[start of DATASET EXTRACT]

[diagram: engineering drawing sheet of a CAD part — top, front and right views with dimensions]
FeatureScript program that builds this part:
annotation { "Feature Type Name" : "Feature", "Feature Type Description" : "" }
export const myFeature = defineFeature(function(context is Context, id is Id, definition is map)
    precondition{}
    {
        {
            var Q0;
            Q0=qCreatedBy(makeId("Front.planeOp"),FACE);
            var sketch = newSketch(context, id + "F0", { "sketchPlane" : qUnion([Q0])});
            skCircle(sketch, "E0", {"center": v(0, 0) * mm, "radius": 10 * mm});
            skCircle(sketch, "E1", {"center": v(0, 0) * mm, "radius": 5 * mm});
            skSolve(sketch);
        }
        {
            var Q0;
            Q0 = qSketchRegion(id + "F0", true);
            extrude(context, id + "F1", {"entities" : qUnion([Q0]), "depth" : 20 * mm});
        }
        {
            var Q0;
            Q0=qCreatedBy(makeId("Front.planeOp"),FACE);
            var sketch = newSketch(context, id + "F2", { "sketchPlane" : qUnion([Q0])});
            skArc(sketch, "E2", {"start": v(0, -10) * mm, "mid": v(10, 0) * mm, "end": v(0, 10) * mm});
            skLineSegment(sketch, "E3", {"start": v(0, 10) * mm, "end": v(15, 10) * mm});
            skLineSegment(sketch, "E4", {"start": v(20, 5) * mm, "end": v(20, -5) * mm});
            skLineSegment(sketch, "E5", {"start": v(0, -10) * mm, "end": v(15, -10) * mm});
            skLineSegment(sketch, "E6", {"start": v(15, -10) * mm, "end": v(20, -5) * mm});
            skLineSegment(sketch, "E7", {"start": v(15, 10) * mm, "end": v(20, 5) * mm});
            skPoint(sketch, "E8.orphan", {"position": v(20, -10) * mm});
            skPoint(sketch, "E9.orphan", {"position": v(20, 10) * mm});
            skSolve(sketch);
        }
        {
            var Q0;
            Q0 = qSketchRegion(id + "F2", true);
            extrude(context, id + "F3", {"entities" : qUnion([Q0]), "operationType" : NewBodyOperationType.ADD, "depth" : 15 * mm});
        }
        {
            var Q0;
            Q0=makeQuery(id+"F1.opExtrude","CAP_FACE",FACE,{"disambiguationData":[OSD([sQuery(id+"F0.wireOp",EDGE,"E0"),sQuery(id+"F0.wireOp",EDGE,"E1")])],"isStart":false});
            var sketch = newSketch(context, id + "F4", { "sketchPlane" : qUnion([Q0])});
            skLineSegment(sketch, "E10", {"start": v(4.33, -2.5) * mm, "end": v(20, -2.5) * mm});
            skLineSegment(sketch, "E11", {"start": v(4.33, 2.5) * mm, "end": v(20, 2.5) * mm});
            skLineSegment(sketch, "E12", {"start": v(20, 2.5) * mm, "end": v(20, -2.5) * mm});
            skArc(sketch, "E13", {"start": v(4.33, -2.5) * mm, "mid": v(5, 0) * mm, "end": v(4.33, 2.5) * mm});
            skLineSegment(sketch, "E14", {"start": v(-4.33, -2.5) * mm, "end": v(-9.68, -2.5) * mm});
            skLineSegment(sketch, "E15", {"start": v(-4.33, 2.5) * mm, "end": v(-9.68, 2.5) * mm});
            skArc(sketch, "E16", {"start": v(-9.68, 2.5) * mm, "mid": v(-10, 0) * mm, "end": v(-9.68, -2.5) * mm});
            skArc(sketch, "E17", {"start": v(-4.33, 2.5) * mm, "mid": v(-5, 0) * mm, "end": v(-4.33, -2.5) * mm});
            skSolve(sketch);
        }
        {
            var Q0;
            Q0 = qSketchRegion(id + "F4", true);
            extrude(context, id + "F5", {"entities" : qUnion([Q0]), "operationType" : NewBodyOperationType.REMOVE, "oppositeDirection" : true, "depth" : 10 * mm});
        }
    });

[end of DATASET EXTRACT]
[start of DATASET EXTRACT]

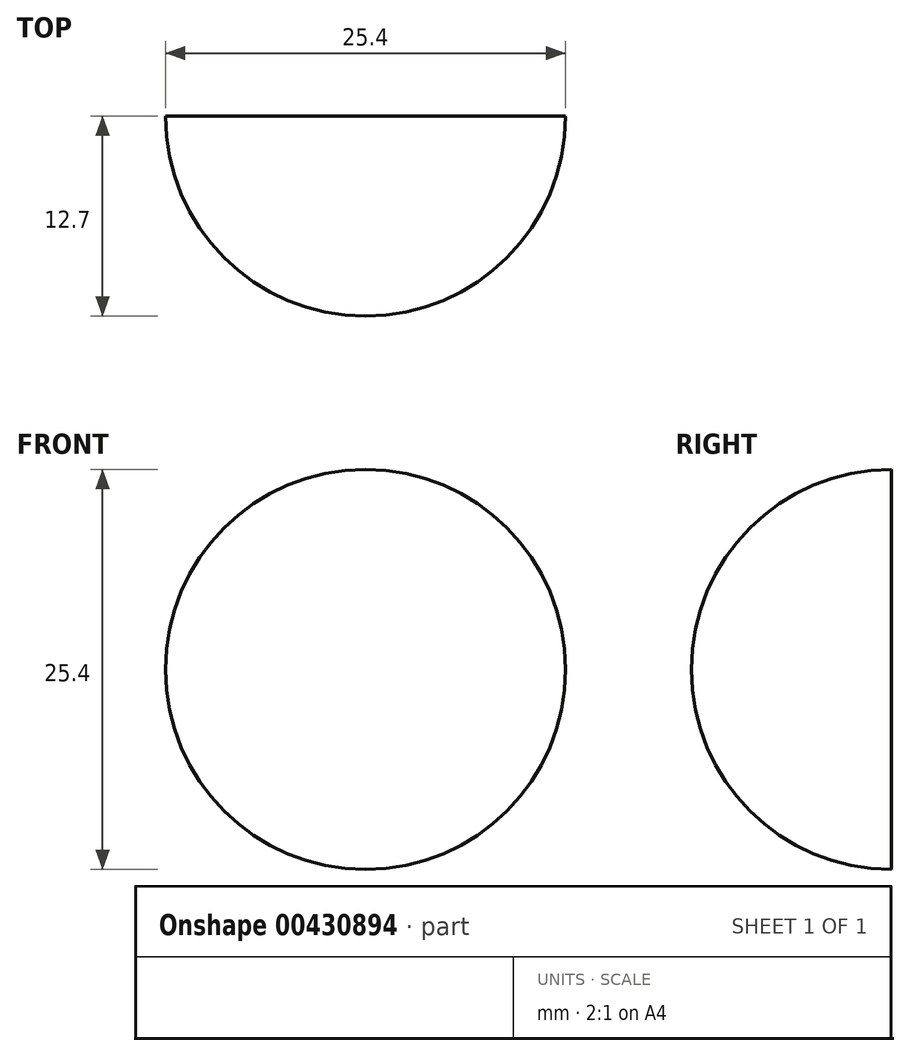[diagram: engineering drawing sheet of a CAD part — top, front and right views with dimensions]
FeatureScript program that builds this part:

[end of DATASET EXTRACT]

[GIVEN REQUEST]: Please count the lines of the records that contain the string "true", and give only the number.

[EXPECTED ANSWER]: 4